* **Problem description**
Continue the article about Yahoo's Aviate app, picking up after its last paragraph.

* **Document excerpt**

▼▼▼

It could also aid Yahoo in the quest to increase its share of the advertising market. There aren’t any ads on Aviate today, though analysts believe Yahoo could use Aviate’s data to determine what people are searching for at specific locations and times. That information could yield even more tailored ads.
“From Yahoo’s standpoint, that would be something of great interest,” said Tim Bajarin, president of advisory services firm Creative Strategies.
Yahoo wouldn’t disclose how many people have downloaded Aviate, but on a given day, its users interact with Aviate 50 to 100 times, the company said.
Yahoo is continuing to increase its sales of search ads, with revenue up 4 percent to $452 million in the third quarter. But Yahoo still ranks third in search advertising revenue in the U.S. this year, behind Google, which has 72 percent of the market, and Microsoft, according to research firm eMarketer.
Some privacy advocates are concerned about the amount of data Aviate collects. Jamie Court, president of Consumer Watchdog, called Aviate a Trojan horse that lets Yahoo into Google’s system. Google has a similar app called Google Now, which also helps organize daily schedules, directions and suggest activities for users.
“The reality is that these types of applications, which pretend to serve you while sucking up all your available information, are not the ones that are going to last long on the market,” Court said. “Anyone who cares about privacy would never download this app.”
Some analysts said that as apps become more advanced, it will be up to the user to determine how much information to withhold — at the cost of service.

▲▲▲

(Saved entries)

▼▼▼

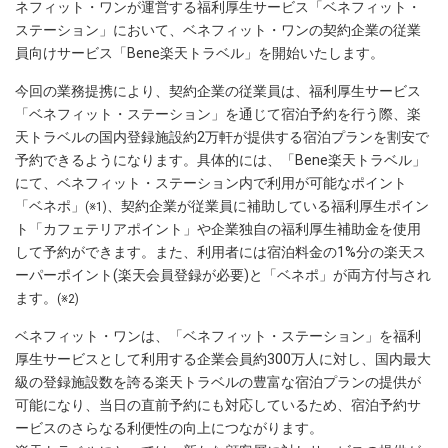
ネフィット・ワンが運営する福利厚生サービス「ベネフィット・
ステーション」において、ベネフィット・ワンの契約企業の従業
員向けサービス「Bene楽天トラベル」を開始いたします。
今回の業務提携により、契約企業の従業員は、福利厚生サービス
「ベネフィット・ステーション」を通じて宿泊予約を行う際、楽
天トラベルの国内登録施設約2万軒が提供する宿泊プランを割安で
予約できるようになります。具体的には、「Bene楽天トラベル」
にて、ベネフィット・ステーション内で利用が可能なポイント
「ベネポ」
、契約企業が従業員に補助している福利厚生ポイン
(※1)
ト「カフェテリアポイント」や企業独自の福利厚生補助金を使用
して予約ができます。また、利用者には宿泊料金の1%分の楽天ス
ーパーポイント(楽天会員登録が必要)と「ベネポ」が両方付与され
ます。
(※2)
ベネフィット・ワンは、「ベネフィット・ステーション」を福利
厚生サービスとして利用する企業会員約300万人に対し、国内最大
級の登録施設数を誇る楽天トラベルの豊富な宿泊プランの提供が
可能になり、当日の直前予約にも対応しているため、宿泊予約サ
ービスのさらなる利便性の向上につながります。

▲▲▲

* **Answer space**
“As consumers we’re stuck in a new paradigm where we have to decide if we want to trade privacy for convenience,” said Greg Autry, an assistant professor of clinical entrepreneurship at the USC Marshall School of Business.
The minds that would create Aviate came together on Halloween 2011. Daiss, dressed that day as a Teenage Mutant Ninja Turtle, his cousin Paul Montoy-Wilson and William Choi each drafted a set of ground rules: Daiss wanted the freedom to nap at work, Choi refused early morning meetings, Montoy-Wilson wanted to have dinner with his wife each day.
After agreeing to those conditions, they spent several months brainstorming about ways to push the concept of search forward. With $1.8 million in venture capital and angel investment, the three tested some 20 versions of the app before opening Aviate to a beta test in October 2013.
The response was better than the startup expected, and companies began to express interest in buying their technology. From a list of suitors, Aviate ended up choosing Yahoo.
“We’ve been able to build the same vision we had at the start of the company,” said Daiss, who still takes naps at work, though now only once a month.
Yahoo has been criticized by an activist investor for its aggressive acquisition strategy, because the shareholder wants to see more revenue growth and more money returned to backers. In October, Yahoo revealed that it has spent about $1.6 billion buying dozens of companies, including Aviate, since CEO Marissa Mayer joined the company in 2012. Mayer said the company has spent $7.7 billion to repurchase shares during that same period.
Mayer announced Aviate’s acquisition at the Consumer Electronics Show in January. During her presentation, she said Yahoo believes that home screens should be smarter and more personal. “The future of search is contextual knowledge, and we’re investing to be a part of this future,” Mayer said.
Daiss said he believes Aviate made the best decision in picking Yahoo as its buyer, and sees the company on an upswing.
“Products are getting better,” Daiss said. “There is so much opportunity for Yahoo to continue to grow.”
There are also more opportunities for apps that personalize the smartphone experience, analysts said. Daiss pointed out that one-third of text messages are about what people plan to do next. That could open the door for Aviate to push information that is relevant to what people are texting about.
“It would be so exciting to own the home screen of a phone,” Daiss said.